Top Apple processor designer Gerard Williams left Apple in February to helm the startup. Apple is suing him for breach of contract.
Gerard Williams presided over the creation of Apple’s iPhone and iPad processors. When he bolted from Apple early in 2018 to become CEO of a startup processor company, he was tempting fate, given how common it is for corporations to induce employees to sign non-compete agreements. Unsurprisingly, fate just came calling in the form of a lawsuit against Williams from his former employer, charging him with breach of contract.
Williams left Apple in February to join Nuvia, which just emerged from stealth with news of having attracted $53 million in venture funding. The company expects to create processors for servers used in data centers, competing directly with Intel.
The company has provided scant other technical details, but many of the high-profile engineers it has hired have a lot of experience designing chips with Arm cores. That could be a coincidence, but probably not.
Apple’s lawsuit filed in August alleged Williams hid the fact he was preparing to leave Apple to start his own business while still working at Apple, and that he drew on his work in steering iPhone processor design to create his new company.

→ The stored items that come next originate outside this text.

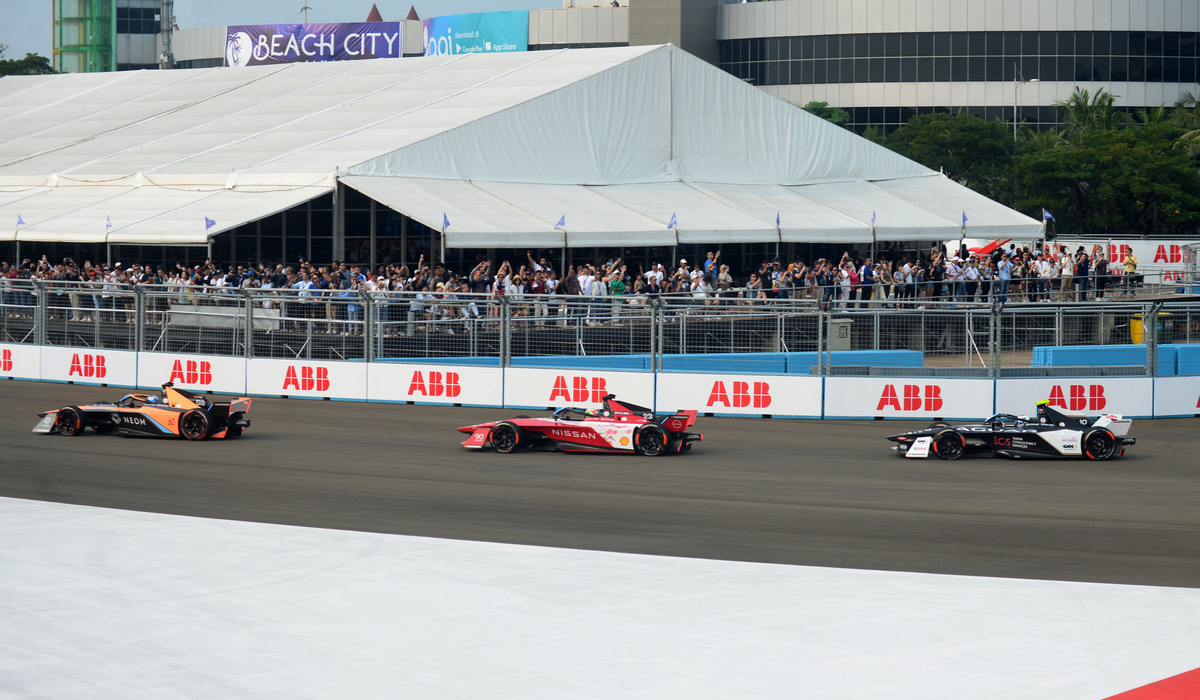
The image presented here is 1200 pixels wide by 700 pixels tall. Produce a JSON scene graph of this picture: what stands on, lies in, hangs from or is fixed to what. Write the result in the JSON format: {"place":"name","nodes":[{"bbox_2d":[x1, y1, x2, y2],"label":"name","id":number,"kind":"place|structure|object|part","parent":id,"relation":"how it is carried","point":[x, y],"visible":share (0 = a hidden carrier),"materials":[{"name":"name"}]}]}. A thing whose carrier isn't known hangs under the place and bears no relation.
{"place":"outdoors","nodes":[
{"label":"outdoors","id":0,"kind":"place"},
{"bbox_2d":[53,0,174,73],"label":"green building","id":1,"kind":"structure","parent":0,"point":[148,32],"materials":[{"name":"green glass"}]},
{"bbox_2d":[117,2,160,33],"label":"window","id":2,"kind":"structure","parent":1,"relation":"in","point":[157,25],"materials":[{"name":"glass"}]},
{"bbox_2d":[158,0,174,67],"label":"tower","id":3,"kind":"structure","parent":0,"point":[170,61],"visible":0.43,"materials":[{"name":"grey metal"}]},
{"bbox_2d":[1,0,582,62],"label":"sky","id":4,"kind":"structure","parent":0,"point":[295,18],"materials":[{"name":"blue"}]},
{"bbox_2d":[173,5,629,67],"label":"building","id":5,"kind":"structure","parent":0,"point":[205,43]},
{"bbox_2d":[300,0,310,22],"label":"antenna","id":6,"kind":"object","parent":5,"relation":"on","point":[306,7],"visible":0.35,"materials":[{"name":"metal"}]},
{"bbox_2d":[224,20,406,66],"label":"banner","id":7,"kind":"object","parent":5,"relation":"attached to","point":[392,30],"visible":0.75,"materials":[{"name":"purple fabric"}]},
{"bbox_2d":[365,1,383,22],"label":"spire","id":8,"kind":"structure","parent":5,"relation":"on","point":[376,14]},
{"bbox_2d":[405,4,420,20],"label":"spire","id":9,"kind":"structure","parent":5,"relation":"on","point":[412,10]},
{"bbox_2d":[421,11,529,57],"label":"blue banner","id":10,"kind":"object","parent":5,"relation":"attached to","point":[524,43],"visible":0.68,"materials":[{"name":"blue fabric"}]},
{"bbox_2d":[0,377,1199,588],"label":"race track","id":11,"kind":"structure","parent":0,"point":[853,449],"materials":[{"name":"grey asphalt"}]},
{"bbox_2d":[31,381,253,439],"label":"race car","id":12,"kind":"object","parent":11,"relation":"on","point":[67,409],"visible":0.94,"materials":[{"name":"orange"}]},
{"label":"wheel","id":13,"kind":"part","parent":12,"relation":"part of","materials":[{"name":"rubber"}]},
{"label":"wheel","id":14,"kind":"part","parent":12,"relation":"part of","materials":[{"name":"rubber"}]},
{"bbox_2d":[457,392,705,455],"label":"race car","id":15,"kind":"object","parent":11,"relation":"on","point":[651,427],"visible":0.96,"materials":[{"name":"red"}]},
{"label":"wheel","id":16,"kind":"part","parent":15,"relation":"part of","materials":[{"name":"black rubber"}]},
{"label":"wheel","id":17,"kind":"part","parent":15,"relation":"part of","materials":[{"name":"black rubber"}]},
{"bbox_2d":[887,400,1137,461],"label":"race car","id":18,"kind":"object","parent":11,"relation":"on","point":[1082,443],"visible":0.9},
{"label":"wheel","id":19,"kind":"part","parent":18,"relation":"part of","materials":[{"name":"black rubber"}]},
{"label":"wheel","id":20,"kind":"part","parent":18,"relation":"part of","materials":[{"name":"black rubber"}]},
{"bbox_2d":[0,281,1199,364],"label":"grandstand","id":21,"kind":"structure","parent":0,"point":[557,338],"materials":[{"name":"grey"}]},
{"bbox_2d":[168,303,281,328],"label":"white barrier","id":22,"kind":"object","parent":21,"relation":"on","point":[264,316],"visible":0.56,"materials":[{"name":"white"}]},
{"bbox_2d":[294,268,312,326],"label":"person","id":23,"kind":"object","parent":21,"relation":"on","point":[302,287],"visible":0.88},
{"bbox_2d":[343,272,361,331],"label":"person","id":24,"kind":"object","parent":21,"relation":"on","point":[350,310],"visible":0.79},
{"bbox_2d":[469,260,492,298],"label":"person","id":25,"kind":"object","parent":21,"relation":"on","point":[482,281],"visible":0.89},
{"bbox_2d":[493,261,512,296],"label":"person","id":26,"kind":"object","parent":21,"relation":"on","point":[497,281],"visible":0.8},
{"bbox_2d":[2,247,1118,330],"label":"crowd","id":27,"kind":"object","parent":21,"relation":"on","point":[403,270],"visible":0.58},
{"bbox_2d":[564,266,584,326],"label":"person","id":28,"kind":"object","parent":21,"relation":"on","point":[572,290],"visible":0.95},
{"bbox_2d":[582,267,605,322],"label":"person","id":29,"kind":"object","parent":21,"relation":"on","point":[594,292],"visible":0.94},
{"bbox_2d":[609,265,626,321],"label":"person","id":30,"kind":"object","parent":21,"relation":"on","point":[616,285],"visible":0.87},
{"bbox_2d":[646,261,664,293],"label":"person","id":31,"kind":"object","parent":21,"relation":"on","point":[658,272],"visible":0.92},
{"bbox_2d":[689,267,709,300],"label":"person","id":32,"kind":"object","parent":21,"relation":"on","point":[699,287],"visible":0.82},
{"bbox_2d":[703,251,718,285],"label":"person","id":33,"kind":"object","parent":21,"relation":"on","point":[710,265],"visible":0.83},
{"bbox_2d":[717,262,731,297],"label":"person","id":34,"kind":"object","parent":21,"relation":"on","point":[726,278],"visible":0.82},
{"bbox_2d":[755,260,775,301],"label":"person","id":35,"kind":"object","parent":21,"relation":"on","point":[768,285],"visible":0.85},
{"bbox_2d":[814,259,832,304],"label":"person","id":36,"kind":"object","parent":21,"relation":"on","point":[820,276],"visible":0.9},
{"bbox_2d":[838,256,854,306],"label":"person","id":37,"kind":"object","parent":21,"relation":"on","point":[847,281],"visible":0.88},
{"bbox_2d":[859,258,874,304],"label":"person","id":38,"kind":"object","parent":21,"relation":"on","point":[864,270],"visible":0.86},
{"bbox_2d":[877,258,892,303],"label":"person","id":39,"kind":"object","parent":21,"relation":"on","point":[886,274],"visible":0.8},
{"bbox_2d":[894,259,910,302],"label":"person","id":40,"kind":"object","parent":21,"relation":"on","point":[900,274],"visible":0.88},
{"bbox_2d":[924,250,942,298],"label":"person","id":41,"kind":"object","parent":21,"relation":"on","point":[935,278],"visible":0.83},
{"bbox_2d":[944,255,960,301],"label":"person","id":42,"kind":"object","parent":21,"relation":"on","point":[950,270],"visible":0.76},
{"bbox_2d":[962,256,980,300],"label":"person","id":43,"kind":"object","parent":21,"relation":"on","point":[972,272],"visible":0.85},
{"bbox_2d":[967,239,1009,255],"label":"red canopy","id":44,"kind":"object","parent":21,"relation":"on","point":[992,245],"visible":0.47,"materials":[{"name":"red fabric"}]},
{"bbox_2d":[996,249,1012,300],"label":"person","id":45,"kind":"object","parent":21,"relation":"on","point":[1005,272],"visible":0.79},
{"bbox_2d":[1035,250,1052,300],"label":"person","id":46,"kind":"object","parent":21,"relation":"on","point":[1047,272],"visible":0.89},
{"bbox_2d":[1059,247,1073,297],"label":"person","id":47,"kind":"object","parent":21,"relation":"on","point":[1067,267],"visible":0.87},
{"bbox_2d":[1075,247,1089,298],"label":"person","id":48,"kind":"object","parent":21,"relation":"on","point":[1080,272],"visible":0.89},
{"bbox_2d":[1093,246,1107,297],"label":"person","id":49,"kind":"object","parent":21,"relation":"on","point":[1102,272],"visible":0.91},
{"bbox_2d":[1042,238,1199,282],"label":"banner","id":50,"kind":"object","parent":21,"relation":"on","point":[1161,261],"visible":0.52,"materials":[{"name":"white fabric"}]},
{"bbox_2d":[1122,248,1137,292],"label":"person","id":51,"kind":"object","parent":21,"relation":"on","point":[1132,265],"visible":0.82},
{"bbox_2d":[1,343,1199,420],"label":"barrier wall","id":52,"kind":"structure","parent":0,"point":[480,372],"materials":[{"name":"white"}]},
{"bbox_2d":[0,342,39,379],"label":"advertising board","id":53,"kind":"object","parent":52,"relation":"attached to","point":[1,356],"visible":0.76,"materials":[{"name":"white"}]},
{"bbox_2d":[33,346,139,385],"label":"advertising board","id":54,"kind":"object","parent":52,"relation":"attached to","point":[106,376],"visible":0.83,"materials":[{"name":"white"}]},
{"bbox_2d":[134,353,248,393],"label":"advertising board","id":55,"kind":"object","parent":52,"relation":"attached to","point":[198,378],"visible":0.78,"materials":[{"name":"white"}]},
{"bbox_2d":[244,357,369,400],"label":"advertising board","id":56,"kind":"object","parent":52,"relation":"attached to","point":[330,372],"visible":0.89,"materials":[{"name":"white"}]},
{"bbox_2d":[367,363,504,404],"label":"board","id":57,"kind":"object","parent":52,"relation":"attached to","point":[460,396],"visible":0.91,"materials":[{"name":"white"}]},
{"bbox_2d":[505,368,655,410],"label":"board","id":58,"kind":"object","parent":52,"relation":"attached to","point":[598,376],"visible":0.71,"materials":[{"name":"white"}]},
{"bbox_2d":[0,274,1198,376],"label":"metal fence","id":59,"kind":"object","parent":52,"relation":"attached to","point":[368,321],"visible":0.88,"materials":[{"name":"grey metal"}]},
{"bbox_2d":[1041,209,1054,223],"label":"flag","id":60,"kind":"object","parent":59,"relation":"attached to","point":[1047,214],"visible":0.94,"materials":[{"name":"blue fabric"}]},
{"bbox_2d":[656,373,823,417],"label":"advertising board","id":61,"kind":"object","parent":52,"relation":"attached to","point":[783,396],"visible":0.86,"materials":[{"name":"white"}]},
{"bbox_2d":[823,377,994,418],"label":"board","id":62,"kind":"object","parent":52,"relation":"attached to","point":[902,405],"visible":0.9,"materials":[{"name":"white"}]},
{"bbox_2d":[987,379,1151,417],"label":"board","id":63,"kind":"object","parent":52,"relation":"attached to","point":[1064,394],"visible":0.68,"materials":[{"name":"white"}]},
{"bbox_2d":[1151,377,1199,416],"label":"board","id":64,"kind":"object","parent":52,"relation":"attached to","point":[1194,401],"visible":0.85,"materials":[{"name":"white"}]},
{"bbox_2d":[1,496,1199,699],"label":"white pavement","id":65,"kind":"structure","parent":0,"point":[152,523],"materials":[{"name":"white concrete"}]},
{"bbox_2d":[1100,667,1199,699],"label":"painted marking","id":66,"kind":"object","parent":65,"relation":"on","point":[1185,676],"visible":0.98,"materials":[{"name":"red paint"}]},
{"bbox_2d":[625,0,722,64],"label":"concrete tower","id":67,"kind":"structure","parent":0,"point":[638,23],"materials":[{"name":"grey concrete"}]},
{"bbox_2d":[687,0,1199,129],"label":"large building","id":68,"kind":"structure","parent":0,"point":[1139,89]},
{"bbox_2d":[717,29,1199,83],"label":"window band","id":69,"kind":"object","parent":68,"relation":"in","point":[1078,78],"visible":0.74,"materials":[{"name":"glass"}]},
{"label":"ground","id":70,"kind":"structure","parent":0},
{"bbox_2d":[0,53,58,75],"label":"tree","id":71,"kind":"object","parent":70,"relation":"on","point":[40,65],"visible":0.3,"materials":[{"name":"green plant"}]},
{"bbox_2d":[3,44,1045,257],"label":"white tent","id":72,"kind":"object","parent":70,"relation":"on","point":[807,118],"visible":0.92,"materials":[{"name":"white fabric"}]},
{"bbox_2d":[15,213,25,227],"label":"flag","id":73,"kind":"object","parent":72,"relation":"attached to","point":[20,221],"visible":0.97,"materials":[{"name":"blue fabric"}]},
{"bbox_2d":[105,215,112,230],"label":"flag","id":74,"kind":"object","parent":72,"relation":"attached to","point":[110,225],"visible":0.95,"materials":[{"name":"blue fabric"}]},
{"bbox_2d":[204,216,215,230],"label":"flag","id":75,"kind":"object","parent":72,"relation":"attached to","point":[212,223],"visible":0.97,"materials":[{"name":"blue fabric"}]},
{"bbox_2d":[441,212,450,230],"label":"flag","id":76,"kind":"object","parent":72,"relation":"attached to","point":[447,223],"visible":0.97,"materials":[{"name":"blue fabric"}]},
{"bbox_2d":[555,214,566,228],"label":"flag","id":77,"kind":"object","parent":72,"relation":"attached to","point":[561,223],"visible":0.97,"materials":[{"name":"blue fabric"}]},
{"bbox_2d":[667,212,677,228],"label":"flag","id":78,"kind":"object","parent":72,"relation":"attached to","point":[671,225],"visible":0.98,"materials":[{"name":"blue fabric"}]},
{"bbox_2d":[774,212,781,229],"label":"flag","id":79,"kind":"object","parent":72,"relation":"attached to","point":[776,221],"visible":0.96,"materials":[{"name":"blue fabric"}]},
{"bbox_2d":[869,210,876,225],"label":"flag","id":80,"kind":"object","parent":72,"relation":"attached to","point":[873,218],"visible":0.95,"materials":[{"name":"blue fabric"}]},
{"bbox_2d":[960,211,968,228],"label":"flag","id":81,"kind":"object","parent":72,"relation":"attached to","point":[963,216],"visible":0.98,"materials":[{"name":"blue fabric"}]},
{"bbox_2d":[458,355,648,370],"label":"barrier","id":82,"kind":"object","parent":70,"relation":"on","point":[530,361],"visible":0.27,"materials":[{"name":"blue plastic"}]},
{"bbox_2d":[388,350,928,374],"label":"barrier wall","id":83,"kind":"structure","parent":70,"relation":"on","point":[891,358],"materials":[{"name":"blue plastic"}]},
{"bbox_2d":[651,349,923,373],"label":"barrier","id":84,"kind":"object","parent":70,"relation":"on","point":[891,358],"visible":0.4,"materials":[{"name":"blue plastic"}]},
{"bbox_2d":[801,102,850,128],"label":"tree","id":85,"kind":"object","parent":70,"relation":"on","point":[825,116],"visible":0.13,"materials":[{"name":"green plant"}]},
{"bbox_2d":[827,318,851,350],"label":"utility box","id":86,"kind":"object","parent":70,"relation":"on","point":[842,338],"visible":0.66,"materials":[{"name":"grey metal"}]},
{"bbox_2d":[875,112,1019,197],"label":"tree","id":87,"kind":"object","parent":70,"relation":"on","point":[941,127],"visible":0.57,"materials":[{"name":"green plant"}]},
{"bbox_2d":[1012,76,1042,141],"label":"street lamp","id":88,"kind":"object","parent":70,"relation":"on","point":[1014,125],"visible":0.4,"materials":[{"name":"metal"}]},
{"bbox_2d":[1055,88,1120,141],"label":"palm tree","id":89,"kind":"object","parent":70,"relation":"on","point":[1110,101],"visible":0.42,"materials":[{"name":"green plant"}]},
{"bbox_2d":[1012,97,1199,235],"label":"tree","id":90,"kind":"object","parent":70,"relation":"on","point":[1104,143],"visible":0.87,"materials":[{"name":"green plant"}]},
{"bbox_2d":[1032,343,1199,373],"label":"blue barrier","id":91,"kind":"object","parent":70,"relation":"on","point":[1067,354],"visible":0.5,"materials":[{"name":"blue plastic"}]},
{"bbox_2d":[1129,315,1143,344],"label":"yellow bin","id":92,"kind":"object","parent":70,"relation":"on","point":[1139,332],"visible":0.47,"materials":[{"name":"yellow plastic"}]},
{"bbox_2d":[1171,89,1199,156],"label":"palm tree","id":93,"kind":"object","parent":70,"relation":"on","point":[1192,134],"visible":0.59,"materials":[{"name":"green plant"}]}
]}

Apple is additionally charging Williams with luring away other Apple engineers, also allegedly in breach of his contract.
“Unfortunately, rather than exploiting the technology he was working on for Apple, Williams secretly considered how he could take an opportunity to exploit that technology from Apple,” according to the court document filed by Apple. “Williams boasted about starting a new company with technology that he was working on at Apple, that he believed Apple ‘needed’ and that he believed Apple would have no choice but to purchase.”
Williams “demurred” in a legal response his lawyers filed in November with the Superior Court of California in Santa Clara. Apple’s claims, Williams’ lawyers say, are not enforceable under California law. Furthermore, he isn’t guilty of what he was accused of anyway.
Williams has a hearing set for Jan. 21 to try to get the case dismissed. Williams and his lawyers claim Apple’s lawsuit is “desperate effort to shut down lawful employment by a former employee.”
Nuvia was unable to respond to questions after business hours last night.